Outline



--- Framework:

The product of architectural design is often understood as being a 'crystallized' object; either a building or any other artifact. Computational tools, and the fundamental changes that digital media bring to contemporary ways of living in general, make it easier to imagine the product of design as a process; a protocol or a set of rules and strategies, transparent and well defined, that are able to describe and accommodate methods of production of space instead of defining directly that space. Aim of the studio was to explore the ways in which such protocols can be designed and to test the results, or the possible scenarios that can arise out of them in a bottom-up, non centralized fashion.

Such protocols can operate in at least two different scales or areas: One is defining the design process, a design 'machine' able to produce different result for different input; a design protocol. The second is the actual architecture itself: defining automated methods of construction that evolve over time inside a specified framework and produce spacial configurations that go through alternating, growing stages; a construction protocol

In the first part of the studio, the students were asked to develop a protocol/process that will be adaptable to different conditions that can be provided to it as input. The aim of the protocol is to control an adaptable process capable of generating differentiated spacial qualities while evolving and growing over time. The protocol in that context was understood as an abstract, scripted, computational construct, that does not depend on a specific site.

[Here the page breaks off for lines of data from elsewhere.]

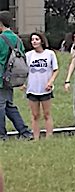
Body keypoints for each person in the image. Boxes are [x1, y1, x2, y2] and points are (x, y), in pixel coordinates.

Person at [0, 11, 32, 140]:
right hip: (12, 77)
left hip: (1, 77)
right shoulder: (18, 39)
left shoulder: (1, 39)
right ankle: (24, 132)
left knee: (1, 107)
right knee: (9, 106)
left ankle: (2, 135)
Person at [25, 33, 58, 140]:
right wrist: (22, 83)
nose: (34, 41)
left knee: (47, 114)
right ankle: (36, 137)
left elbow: (55, 70)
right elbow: (24, 71)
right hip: (32, 89)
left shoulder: (50, 54)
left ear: (42, 41)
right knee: (35, 115)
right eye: (32, 40)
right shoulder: (28, 55)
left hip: (45, 89)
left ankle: (49, 136)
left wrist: (50, 82)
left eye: (37, 39)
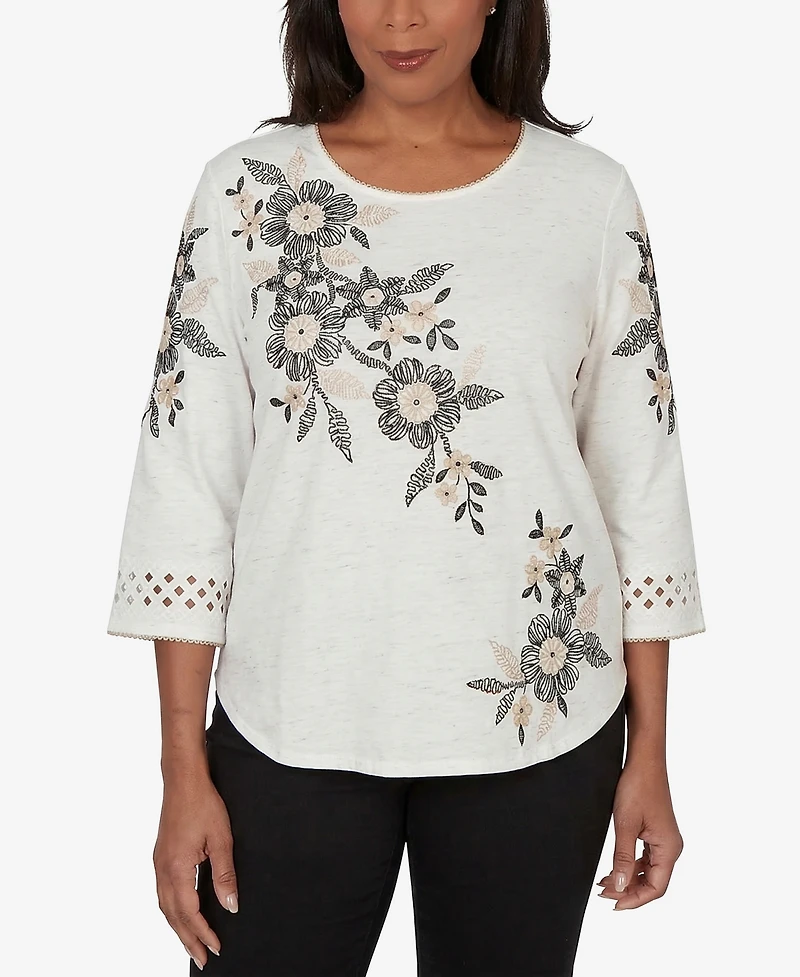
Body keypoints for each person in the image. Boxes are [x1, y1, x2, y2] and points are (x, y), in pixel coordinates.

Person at [106, 1, 706, 974]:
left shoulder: (588, 197)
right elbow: (187, 479)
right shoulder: (247, 193)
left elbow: (638, 481)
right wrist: (181, 767)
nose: (400, 16)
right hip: (289, 717)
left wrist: (651, 750)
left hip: (542, 725)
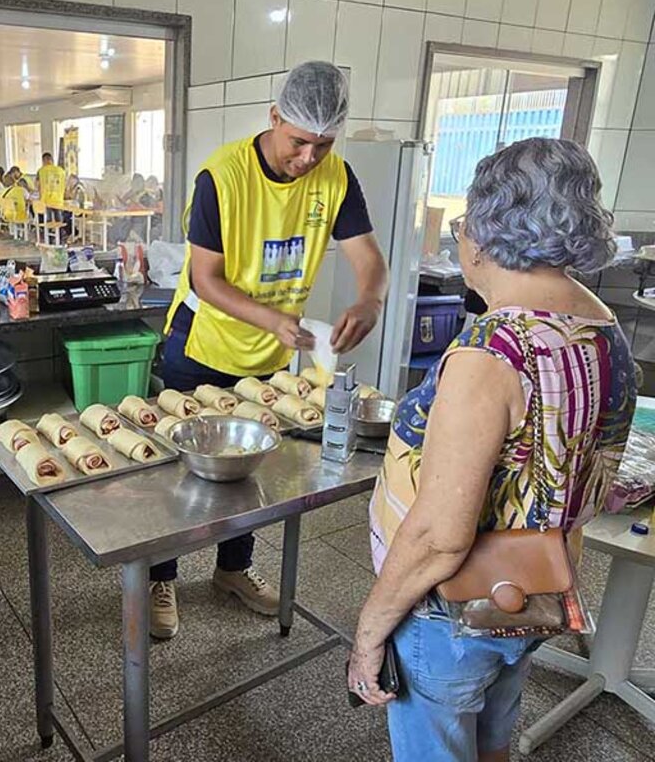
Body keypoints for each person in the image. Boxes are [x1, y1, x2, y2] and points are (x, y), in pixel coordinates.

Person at [348, 138, 638, 761]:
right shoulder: (601, 327)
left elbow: (440, 537)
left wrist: (369, 633)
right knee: (491, 741)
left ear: (484, 232)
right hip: (534, 592)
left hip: (449, 611)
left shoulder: (494, 353)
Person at [155, 61, 388, 639]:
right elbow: (205, 278)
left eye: (323, 144)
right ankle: (159, 575)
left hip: (266, 357)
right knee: (181, 468)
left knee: (250, 465)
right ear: (274, 117)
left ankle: (233, 569)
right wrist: (275, 320)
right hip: (201, 346)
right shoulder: (222, 176)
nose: (309, 158)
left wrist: (370, 301)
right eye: (298, 142)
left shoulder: (336, 177)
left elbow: (369, 259)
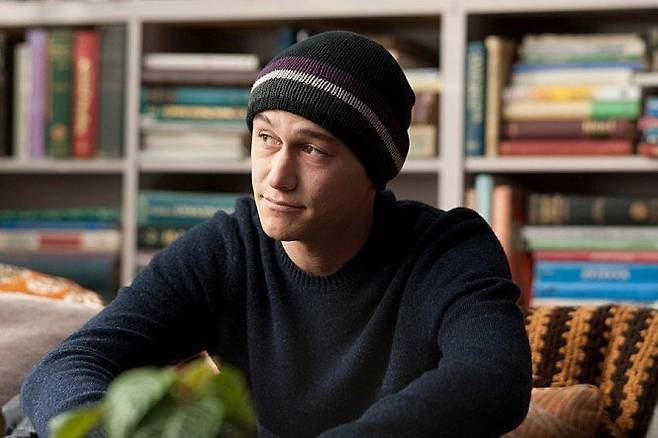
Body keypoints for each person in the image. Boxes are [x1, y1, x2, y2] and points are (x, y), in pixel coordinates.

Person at [21, 30, 532, 437]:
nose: (277, 176)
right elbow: (65, 367)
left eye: (312, 149)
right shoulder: (228, 249)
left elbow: (491, 379)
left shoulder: (447, 249)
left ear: (372, 173)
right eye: (266, 138)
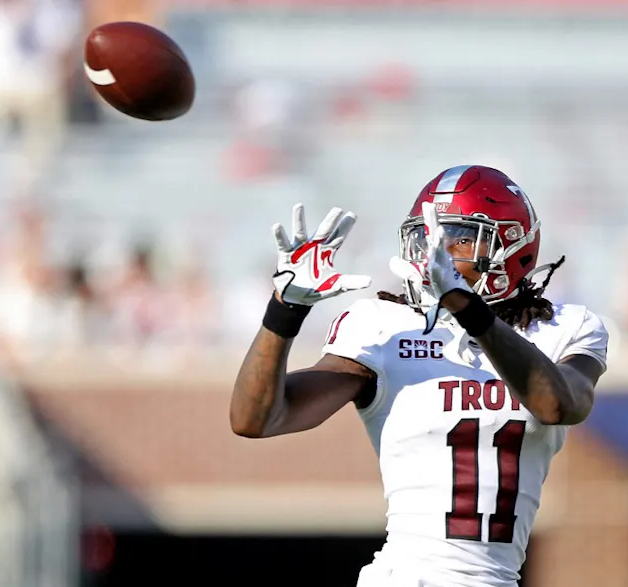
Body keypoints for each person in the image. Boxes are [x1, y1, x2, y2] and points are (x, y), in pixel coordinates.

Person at [230, 165, 609, 587]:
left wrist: (469, 311)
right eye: (427, 237)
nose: (437, 252)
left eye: (461, 237)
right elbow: (256, 418)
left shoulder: (564, 328)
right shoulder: (385, 325)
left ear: (514, 246)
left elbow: (560, 404)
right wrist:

In the second part of the studio, the students were asked to apply their protocol in a specific situation that they found on the site. Therefore the generic/abstract process was developed into a specific design. At the same time, the bottom-up process of the first part, that was looking for emergent outcomes, had to be grafted with a top-down approach where personal interpretation, intuition and design decisions become equally important.


--- The site:

The site that the studio will worked with is in northern Chalkidiki, an area in northern Greece that is the site for a number of gold mines; while at the same time a place with a dense forest and a popular touristic destination. Mining activity however produces huge amounts of waste, which in most of the cases are highly toxic living behind contaminated earth and water and large wounds on the surface of the area. Right next to popular blue and cyan beaches that gather hordes of tourists during the summer one can find several mines and lakes of waste full of cyanide.

A new plan for the creation of an open pit mine at the location of Skouries, that is going to further downgrade the region. Then, in combination with the sketchy processes that led to the acquisition of the area by the mining company resulted in a remarkable movement of resistance by the local people who are demanding the open pit plan to be put on hold. The outcome was several demonstrations and clashes with the police and consequently the rise of a movement of solidarity and support around Greece and Europe.

The processes that the studio was seeking to create thus, were healing processes. Ways and strategies to inhabit the 'wasteland' left behind by the mining process while aiming at the same time to explore alternative scenarios for the area.


Final aim of the studio was to create an architectural narrative, that describes the process followed while at the same time imagines possible futures for the site and the area.